Please find Models in following link:

https://drive.google.com/drive/folders/1bcNJRuOerYusrP-vMKMLMcQTA0DdxXPv?usp=sharing

Use script of nemo example provided in github to train the model with following parameters: ./examples/asr/speech_to_text.py model.train_ds.manifest_filepath=/workspace/saurabh/asr/code/valid_with_corrected_labels_manifest_part_0e0f11.json model.validation_ds.manifest_filepath=/workspace/saurabh/asr/code/valid_with_corrected_labels_manifest_part_0e0f11.json trainer.max_epochs=10 trainer.gpus=-1 +init_from_pretrained_model=stt_en_jasper10x5dr --config-path=/workspace/saurabh/asr/code/examples/asr/conf/jasper/ --config-name=jasper_10x5dr

Please find Models in following link:

https://drive.google.com/drive/folders/1bcNJRuOerYusrP-vMKMLMcQTA0DdxXPv?usp=sharing

Use script of nemo example provided in github to train the model with following parameters: ./examples/asr/speech_to_text.py model.train_ds.manifest_filepath=/workspace/saurabh/asr/code/valid_with_corrected_labels_manifest_part_0e0f11.json model.validation_ds.manifest_filepath=/workspace/saurabh/asr/code/valid_with_corrected_labels_manifest_part_0e0f11.json trainer.max_epochs=10 trainer.gpus=-1 +init_from_pretrained_model=stt_en_jasper10x5dr --config-path=/workspace/saurabh/asr/code/examples/asr/conf/jasper/ --config-name=jasper_10x5dr

Hi @saurabh.sharma94
Sorry for delayed response.
It seems you are using old jarvis 1.0.0-b.2 release, could you please try the latest Riva (renamed from Jarvis) release.
Below are updated steps for custom model deployment in Riva.

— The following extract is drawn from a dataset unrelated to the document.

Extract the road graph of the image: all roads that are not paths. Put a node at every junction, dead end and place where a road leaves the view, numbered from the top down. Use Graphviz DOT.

https://docs.nvidia.com/deeplearning/riva/user-guide/docs/custom-model-deployment.html#
https://docs.nvidia.com/deeplearning/riva/user-guide/docs/service-asr.html#streaming-offline-configuration

For use cases where being able to support additional concurrent audio streams is more important, run:

riva-build speech_recognition \
    /servicemaker-dev/<rmir_filename>:<encryption_key> \
    /servicemaker-dev/<riva_filename>:<encryption_key> \
    --name=<pipeline_name> \
    --decoder_type=greedy \
    --chunk_size=0.8 \
    --padding_size=0.8

Thanks

Hi @saurabh.sharma94 ,
We tried reproducing the issue, and it seems to be with nemo model as we tried to load your model using nemo package & taken inference on 3-4 audio files but getting empty response.

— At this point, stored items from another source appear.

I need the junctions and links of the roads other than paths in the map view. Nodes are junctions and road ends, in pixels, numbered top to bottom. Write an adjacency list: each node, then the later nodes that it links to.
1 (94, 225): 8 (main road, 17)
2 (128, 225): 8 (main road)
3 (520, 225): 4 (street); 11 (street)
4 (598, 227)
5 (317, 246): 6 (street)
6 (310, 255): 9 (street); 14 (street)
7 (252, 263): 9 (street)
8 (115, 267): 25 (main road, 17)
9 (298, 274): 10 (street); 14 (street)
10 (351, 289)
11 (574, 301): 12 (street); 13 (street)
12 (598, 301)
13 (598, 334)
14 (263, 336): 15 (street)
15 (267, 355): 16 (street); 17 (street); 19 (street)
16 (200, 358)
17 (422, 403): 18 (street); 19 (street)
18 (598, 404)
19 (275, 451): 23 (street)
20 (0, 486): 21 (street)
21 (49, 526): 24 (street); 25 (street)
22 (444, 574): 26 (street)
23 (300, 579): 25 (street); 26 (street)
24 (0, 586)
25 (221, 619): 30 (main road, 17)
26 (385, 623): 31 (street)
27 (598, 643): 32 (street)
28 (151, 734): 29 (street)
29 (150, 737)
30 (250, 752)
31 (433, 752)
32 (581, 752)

I have retrained the model by creating new pods using nemo 1.1 image and deploy using riva 1.5 . But still facing same issue. Please find updated model:
https://drive.google.com/drive/folders/1UNLhumBWASkfZ_t95kX62W__5n6l1hjB?usp=sharing

Please suggest solution as not able to move forward in asr without it. As per my understanding the riva model is similar to onnx model which might be platform independent so their their might be no version issue( as suggested earlier). Also if possible please train model your end and check if same issue is persist when you are training the asr model.